Virus (Representational Picture)Pixabay

According to Dr. Gray, diagnostic tools such as the one developed to detect the new virus can help identify other viruses—that are new to humans—before they can give rise to a pandemic. So must one be worried about a COVID-like situation? "These pathogens don't just cause a pandemic overnight. It takes many years for them to adapt to the human immune system and cause infection, and then to become efficient in human-to-human transmission. We need to look for these pathogens and detect them early," reassured Dr. Gray.

Dr. Vlasova opined that the information surrounding the severity of CCoV-HuPn-2018 is still scarce, but did not rule out a potential pathogenic role in the future. "We don't really have evidence right now that this virus can cause severe illness in adults. I cannot rule out the possibility that at some point this new coronavirus will become a prevalent human pathogen. Once a coronavirus is able to infect a human, all bets are off," she said

Need for Vigilant Surveillance

A Dog (Representational Picture)Pixahive

The findings of the study also underscore the importance of vigilant surveillance of new pathogens that may possibly be lethal to human beings. "But if we really want to mitigate the threat, we need better surveillance where humans and animals intersect, and among people who are sick enough to get hospitalized for novel viruses," stressed Dr. Gray.

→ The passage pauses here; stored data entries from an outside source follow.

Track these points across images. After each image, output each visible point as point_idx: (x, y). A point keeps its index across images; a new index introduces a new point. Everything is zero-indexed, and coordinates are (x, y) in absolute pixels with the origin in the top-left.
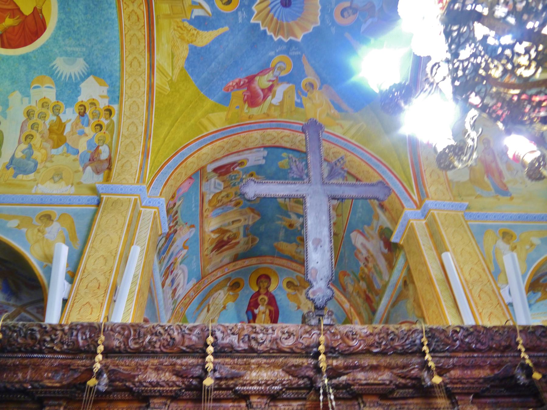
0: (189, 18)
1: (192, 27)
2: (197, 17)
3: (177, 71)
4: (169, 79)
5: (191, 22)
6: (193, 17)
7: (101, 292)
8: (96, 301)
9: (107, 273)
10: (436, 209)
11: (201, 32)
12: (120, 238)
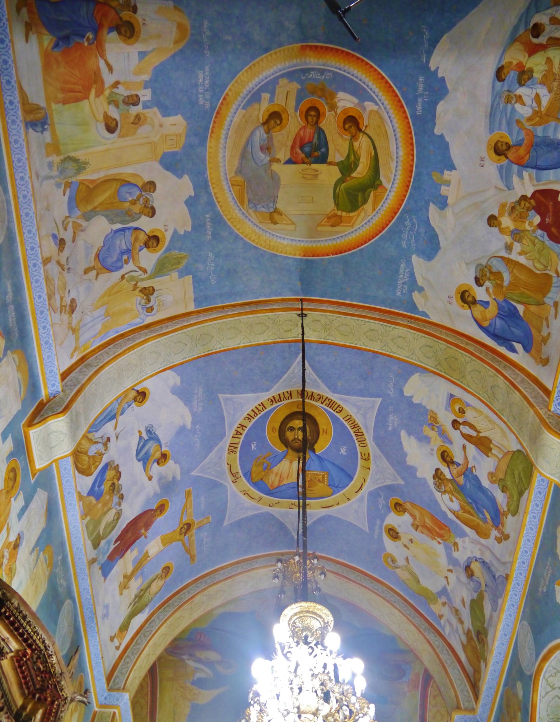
5: (193, 683)
6: (195, 679)
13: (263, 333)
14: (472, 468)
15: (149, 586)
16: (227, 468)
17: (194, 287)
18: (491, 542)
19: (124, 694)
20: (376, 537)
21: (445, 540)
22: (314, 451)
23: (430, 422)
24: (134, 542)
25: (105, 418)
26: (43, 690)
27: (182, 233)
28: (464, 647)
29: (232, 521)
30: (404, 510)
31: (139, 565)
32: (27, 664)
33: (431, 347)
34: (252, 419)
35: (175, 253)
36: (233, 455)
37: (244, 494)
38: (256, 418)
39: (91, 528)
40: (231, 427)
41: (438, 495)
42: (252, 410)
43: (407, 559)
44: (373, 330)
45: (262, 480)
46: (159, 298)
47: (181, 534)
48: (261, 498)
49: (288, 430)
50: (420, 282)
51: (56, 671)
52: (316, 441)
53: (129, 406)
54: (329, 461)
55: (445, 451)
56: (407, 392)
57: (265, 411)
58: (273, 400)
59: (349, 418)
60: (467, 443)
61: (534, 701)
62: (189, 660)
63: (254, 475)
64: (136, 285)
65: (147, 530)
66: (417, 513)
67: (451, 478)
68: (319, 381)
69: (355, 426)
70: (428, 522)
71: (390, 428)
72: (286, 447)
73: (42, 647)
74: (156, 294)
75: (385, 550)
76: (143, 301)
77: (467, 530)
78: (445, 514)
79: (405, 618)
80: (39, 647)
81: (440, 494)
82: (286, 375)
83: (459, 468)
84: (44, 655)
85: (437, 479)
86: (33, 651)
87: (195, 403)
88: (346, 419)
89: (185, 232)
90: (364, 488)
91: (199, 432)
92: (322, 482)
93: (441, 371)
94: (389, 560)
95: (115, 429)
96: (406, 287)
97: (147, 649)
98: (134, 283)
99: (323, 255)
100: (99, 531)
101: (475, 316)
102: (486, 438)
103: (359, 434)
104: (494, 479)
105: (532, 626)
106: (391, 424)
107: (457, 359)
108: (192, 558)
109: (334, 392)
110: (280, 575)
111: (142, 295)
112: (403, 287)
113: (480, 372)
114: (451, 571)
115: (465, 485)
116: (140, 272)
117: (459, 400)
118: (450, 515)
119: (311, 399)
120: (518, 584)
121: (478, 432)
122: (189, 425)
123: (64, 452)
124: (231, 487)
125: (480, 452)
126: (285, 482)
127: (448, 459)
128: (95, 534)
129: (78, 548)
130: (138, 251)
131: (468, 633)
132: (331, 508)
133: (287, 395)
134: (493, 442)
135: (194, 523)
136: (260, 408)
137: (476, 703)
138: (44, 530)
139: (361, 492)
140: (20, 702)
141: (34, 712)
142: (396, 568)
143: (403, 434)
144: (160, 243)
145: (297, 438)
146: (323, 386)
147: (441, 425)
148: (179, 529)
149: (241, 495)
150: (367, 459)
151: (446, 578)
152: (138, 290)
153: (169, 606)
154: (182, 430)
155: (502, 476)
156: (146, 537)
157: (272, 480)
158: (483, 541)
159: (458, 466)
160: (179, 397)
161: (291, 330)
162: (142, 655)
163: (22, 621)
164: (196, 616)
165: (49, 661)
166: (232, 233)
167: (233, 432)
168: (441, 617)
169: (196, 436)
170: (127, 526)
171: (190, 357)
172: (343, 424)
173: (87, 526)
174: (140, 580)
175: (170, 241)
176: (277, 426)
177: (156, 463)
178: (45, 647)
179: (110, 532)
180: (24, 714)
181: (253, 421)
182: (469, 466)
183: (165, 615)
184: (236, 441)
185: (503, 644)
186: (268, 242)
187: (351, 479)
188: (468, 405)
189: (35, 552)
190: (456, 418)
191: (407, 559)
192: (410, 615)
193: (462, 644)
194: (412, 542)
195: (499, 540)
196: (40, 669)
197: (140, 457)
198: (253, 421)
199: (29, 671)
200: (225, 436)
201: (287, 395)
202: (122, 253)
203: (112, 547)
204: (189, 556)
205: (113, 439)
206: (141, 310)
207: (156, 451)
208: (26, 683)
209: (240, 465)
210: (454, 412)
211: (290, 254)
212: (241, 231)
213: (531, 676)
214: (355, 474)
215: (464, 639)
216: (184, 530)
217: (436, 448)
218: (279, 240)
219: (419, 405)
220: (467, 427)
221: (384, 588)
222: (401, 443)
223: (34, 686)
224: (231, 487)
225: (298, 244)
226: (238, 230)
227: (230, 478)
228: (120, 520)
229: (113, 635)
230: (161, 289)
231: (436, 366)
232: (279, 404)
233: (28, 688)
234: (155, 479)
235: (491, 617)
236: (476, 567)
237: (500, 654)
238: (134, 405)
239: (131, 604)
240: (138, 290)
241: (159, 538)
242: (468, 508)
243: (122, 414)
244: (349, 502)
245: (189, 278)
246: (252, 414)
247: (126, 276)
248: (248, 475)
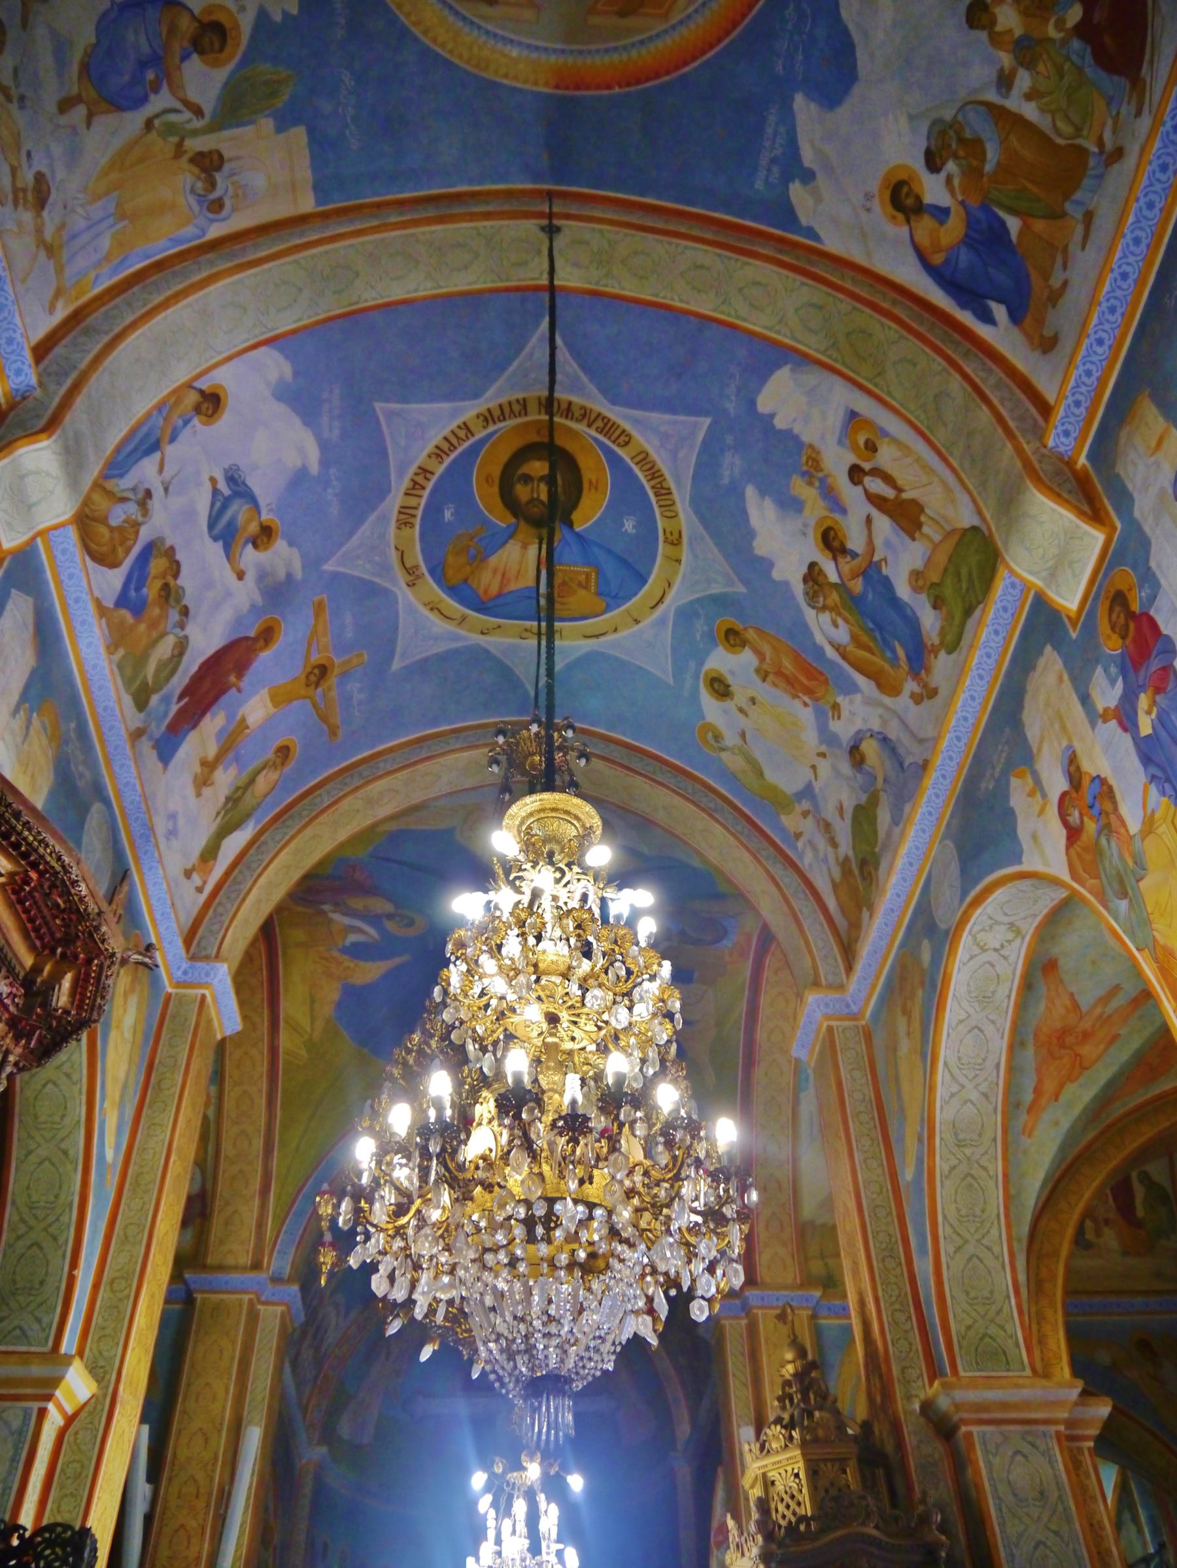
0: (340, 946)
1: (345, 957)
2: (355, 945)
3: (320, 1024)
4: (306, 1037)
5: (345, 950)
7: (201, 1504)
8: (194, 1524)
9: (210, 1467)
10: (763, 1307)
11: (362, 963)
12: (227, 1390)
13: (466, 268)
14: (880, 561)
15: (252, 781)
16: (394, 556)
17: (313, 157)
18: (903, 701)
19: (218, 965)
20: (686, 694)
21: (817, 700)
22: (570, 525)
23: (805, 468)
24: (216, 699)
25: (135, 450)
26: (67, 941)
27: (278, 18)
28: (835, 886)
29: (408, 662)
30: (744, 643)
31: (229, 744)
32: (33, 897)
33: (820, 308)
34: (444, 456)
35: (265, 69)
36: (406, 531)
37: (432, 609)
38: (453, 456)
39: (129, 671)
40: (401, 472)
41: (810, 614)
42: (446, 439)
43: (743, 735)
44: (702, 267)
45: (466, 581)
46: (236, 178)
47: (307, 685)
48: (464, 618)
49: (519, 480)
50: (808, 157)
51: (90, 909)
52: (574, 506)
53: (186, 423)
54: (600, 546)
56: (764, 403)
57: (472, 440)
58: (488, 418)
59: (644, 459)
60: (875, 513)
61: (949, 971)
62: (334, 912)
63: (450, 572)
64: (180, 145)
65: (240, 676)
66: (767, 649)
68: (584, 378)
69: (654, 474)
70: (788, 665)
71: (726, 481)
72: (515, 516)
73: (58, 868)
74: (227, 167)
75: (703, 718)
76: (199, 185)
77: (861, 680)
78: (820, 651)
79: (731, 838)
80: (53, 868)
82: (515, 364)
83: (855, 562)
84: (63, 881)
85: (811, 583)
86: (41, 874)
87: (325, 420)
88: (637, 459)
89: (285, 14)
90: (668, 600)
91: (335, 483)
92: (586, 587)
93: (836, 360)
94: (710, 735)
95: (161, 470)
96: (776, 170)
97: (255, 891)
98: (174, 139)
99: (598, 87)
100: (145, 677)
101: (916, 239)
102: (914, 502)
103: (664, 492)
104: (920, 583)
105: (960, 848)
106: (727, 473)
107: (870, 335)
108: (333, 732)
109: (614, 401)
110: (503, 758)
111: (196, 170)
112: (769, 170)
113: (915, 365)
114: (822, 755)
116: (188, 115)
117: (868, 424)
118: (830, 653)
119: (567, 417)
120: (944, 776)
121: (900, 490)
122: (314, 468)
123: (58, 516)
124: (404, 594)
126: (513, 586)
127: (836, 544)
128: (138, 682)
129: (105, 709)
130: (177, 60)
131: (845, 863)
132: (602, 639)
133: (516, 408)
134: (927, 511)
135: (333, 664)
136: (462, 434)
137: (848, 976)
138: (33, 673)
139: (661, 608)
140: (28, 961)
141: (56, 978)
142: (723, 749)
143: (750, 492)
144: (229, 41)
145: (538, 500)
146: (592, 388)
147: (826, 476)
148: (303, 677)
149: (425, 612)
150: (675, 541)
151: (814, 767)
152: (186, 157)
153: (291, 817)
154: (300, 477)
155: (935, 578)
156: (239, 690)
157: (487, 581)
158: (887, 700)
159: (853, 559)
160: (294, 409)
161: (525, 263)
162: (247, 902)
163: (13, 821)
164: (343, 835)
165: (73, 891)
166: (393, 21)
167: (406, 483)
168: (798, 836)
169: (330, 491)
170: (200, 668)
171: (309, 317)
172: (630, 470)
173: (120, 667)
174: (232, 771)
175: (253, 37)
176: (496, 471)
177: (250, 546)
178: (63, 867)
179: (168, 679)
180: (39, 980)
181: (448, 461)
182: (876, 558)
183: (286, 834)
184: (412, 501)
185: (905, 880)
186: (475, 50)
187: (643, 581)
188: (885, 434)
189: (22, 713)
190: (858, 462)
191: (743, 735)
192: (742, 833)
193: (833, 881)
194: (754, 703)
195: (917, 699)
196: (58, 905)
197: (216, 531)
198: (448, 461)
199: (38, 908)
200: (389, 491)
201: (516, 408)
202: (143, 65)
203: (174, 708)
204: (325, 727)
205: (158, 493)
206: (196, 208)
207: (249, 521)
208: (37, 930)
209: (423, 551)
210: (854, 448)
211: (526, 81)
212: (413, 18)
213: (947, 933)
214: (649, 573)
215: (837, 874)
216: (313, 678)
217: (812, 523)
218: (500, 45)
219: (789, 436)
220: (879, 481)
221: (698, 787)
223: (52, 934)
224: (404, 594)
225: (544, 57)
226: (408, 15)
227: (401, 578)
228: (186, 658)
229: (189, 866)
230: (238, 158)
231: (827, 349)
232: (500, 425)
233: (41, 938)
234: (250, 577)
235: (889, 835)
236: (870, 748)
237: (898, 895)
238: (196, 421)
239: (218, 813)
240: (186, 157)
241: (264, 693)
242: (865, 639)
243: (172, 439)
244: (636, 628)
245: (299, 134)
246: (445, 446)
247: (157, 122)
248: (438, 572)
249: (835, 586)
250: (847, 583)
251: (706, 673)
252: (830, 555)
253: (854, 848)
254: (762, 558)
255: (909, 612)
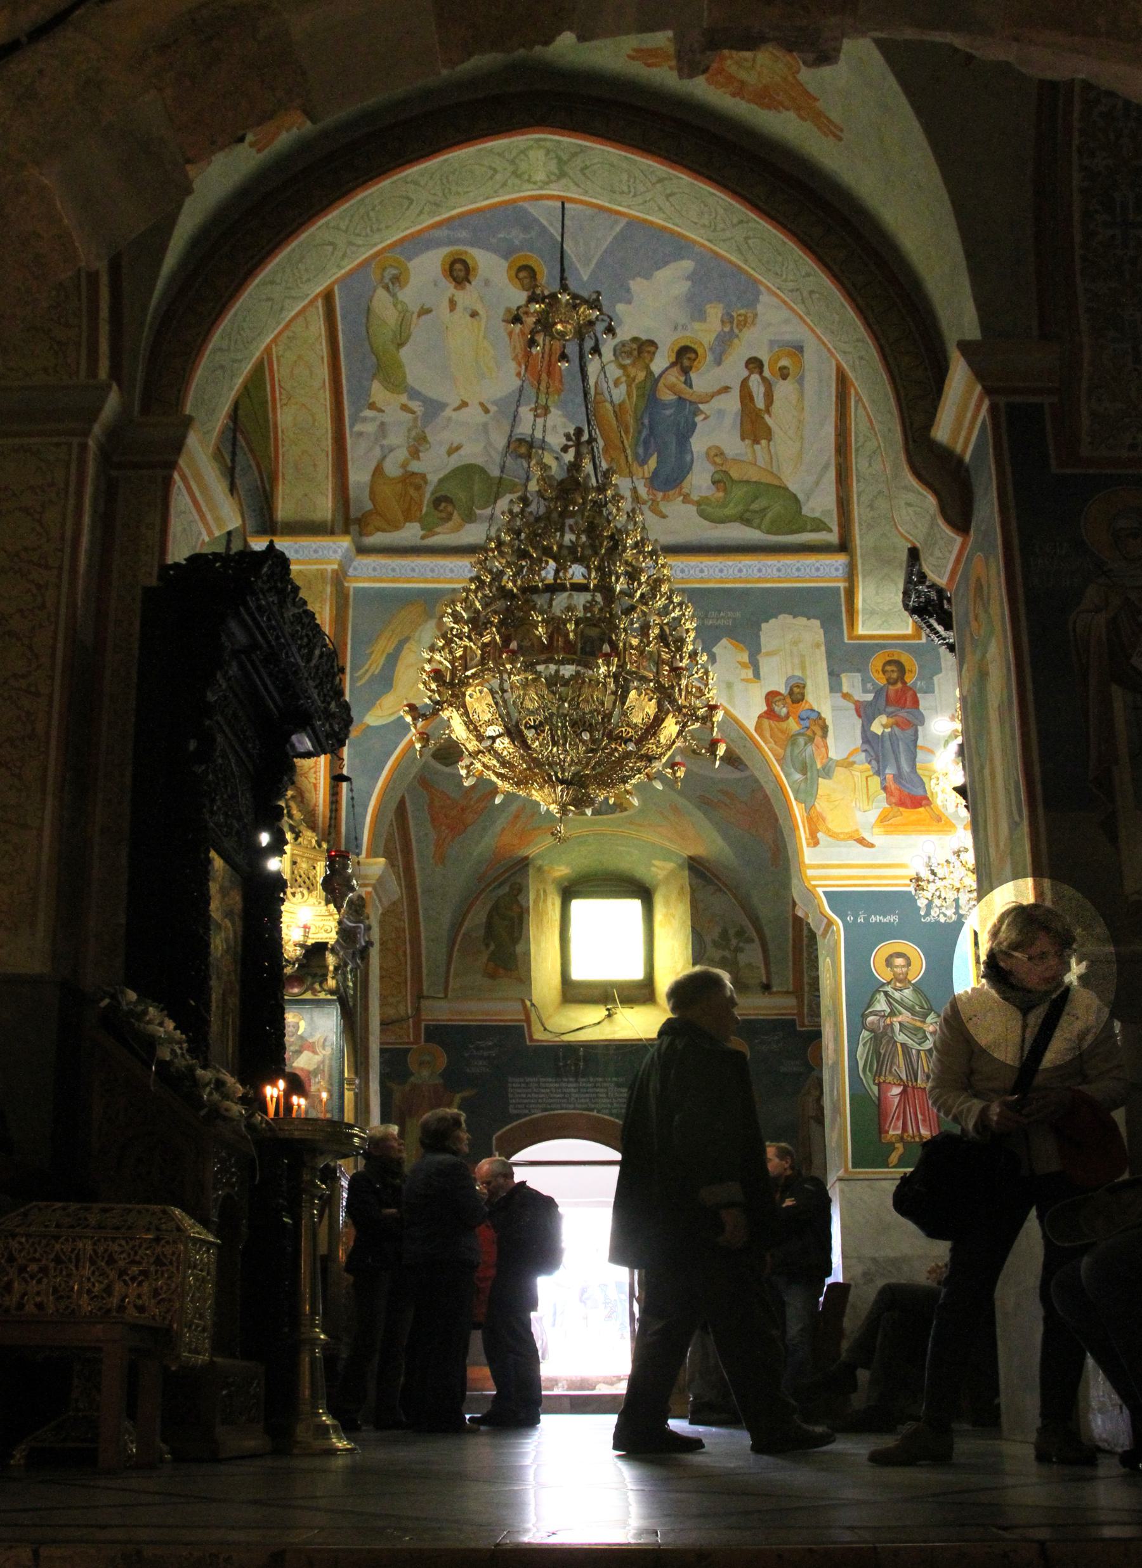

Though the new virus may have potentially originated in dogs, Dr. Vlasova expressed that people do not have to drastically alter the manner in which they interact with their dogs following the findings of the study. Nevertheless, she emphasized that the interaction between young children and dogs could use some moderation. "But I would definitely be watching a little more how much I allow my babies around dogs. Seven of the eight people hospitalized in Malaysia and found to be infected with the CCoV-HuPn-2018 virus were children, one as young as 5 1/2 months old," she noted.